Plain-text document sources
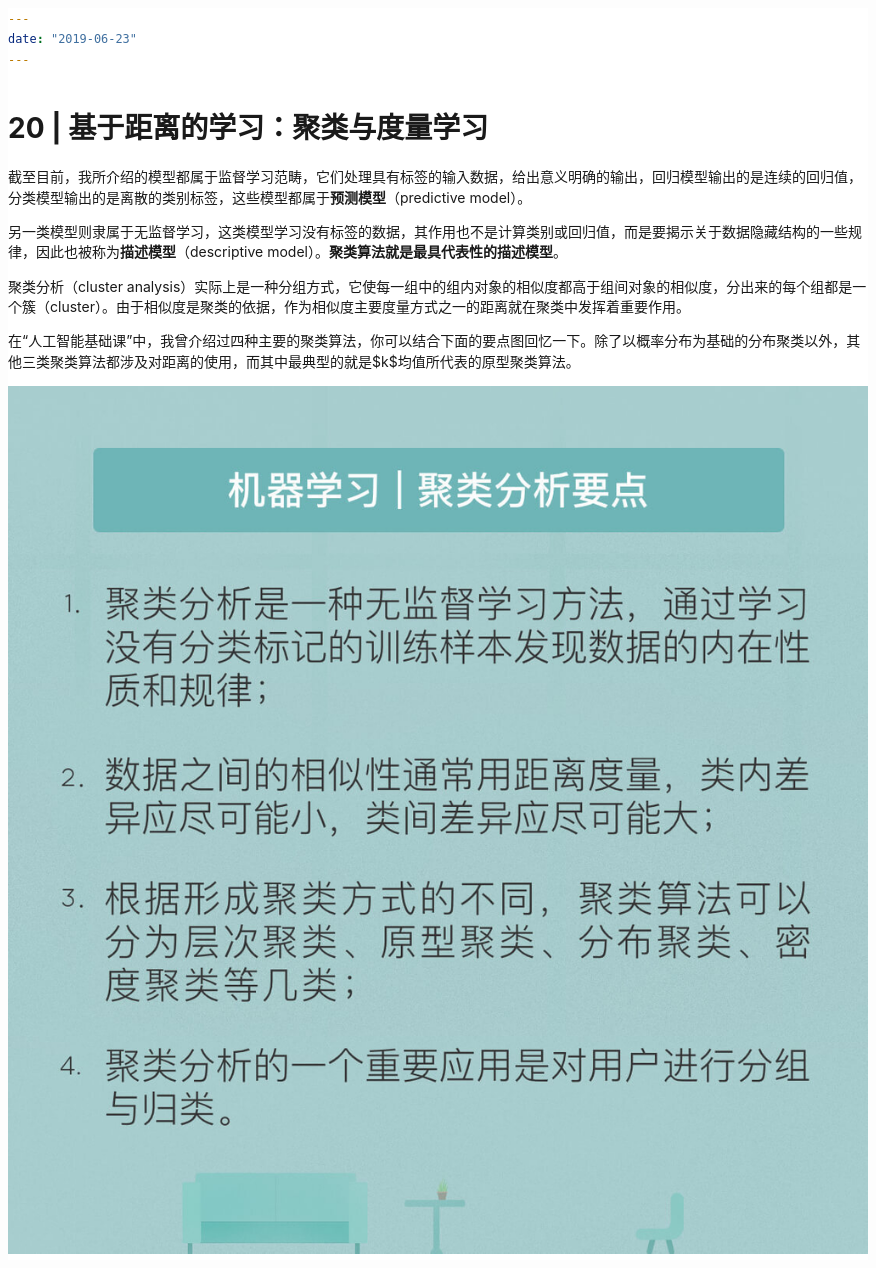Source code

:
 ```yaml
---
date: "2019-06-23"
---  
```

      
# 20 | 基于距离的学习：聚类与度量学习
截至目前，我所介绍的模型都属于监督学习范畴，它们处理具有标签的输入数据，给出意义明确的输出，回归模型输出的是连续的回归值，分类模型输出的是离散的类别标签，这些模型都属于**预测模型**（predictive model）。

另一类模型则隶属于无监督学习，这类模型学习没有标签的数据，其作用也不是计算类别或回归值，而是要揭示关于数据隐藏结构的一些规律，因此也被称为**描述模型**（descriptive model）。**聚类算法就是最具代表性的描述模型**。

聚类分析（cluster analysis）实际上是一种分组方式，它使每一组中的组内对象的相似度都高于组间对象的相似度，分出来的每个组都是一个簇（cluster）。由于相似度是聚类的依据，作为相似度主要度量方式之一的距离就在聚类中发挥着重要作用。

在“人工智能基础课”中，我曾介绍过四种主要的聚类算法，你可以结合下面的要点图回忆一下。除了以概率分布为基础的分布聚类以外，其他三类聚类算法都涉及对距离的使用，而其中最典型的就是\$k\$均值所代表的原型聚类算法。

![](./httpsstatic001geekbangorgresourceimagebe6fbe9208083ca3c520e1c530efd3b4dd6f.jpg)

### Problem requirements
What is needed is an exact copy of the lines from the start of the records through the line containing "截至目前，我所介绍的模型都属", with no pictures.

### Exercise output
Source code

:
 ```yaml
---
date: "2019-06-23"
---  
```

      
# 20 | 基于距离的学习：聚类与度量学习
截至目前，我所介绍的模型都属于监督学习范畴，它们处理具有标签的输入数据，给出意义明确的输出，回归模型输出的是连续的回归值，分类模型输出的是离散的类别标签，这些模型都属于**预测模型**（predictive model）。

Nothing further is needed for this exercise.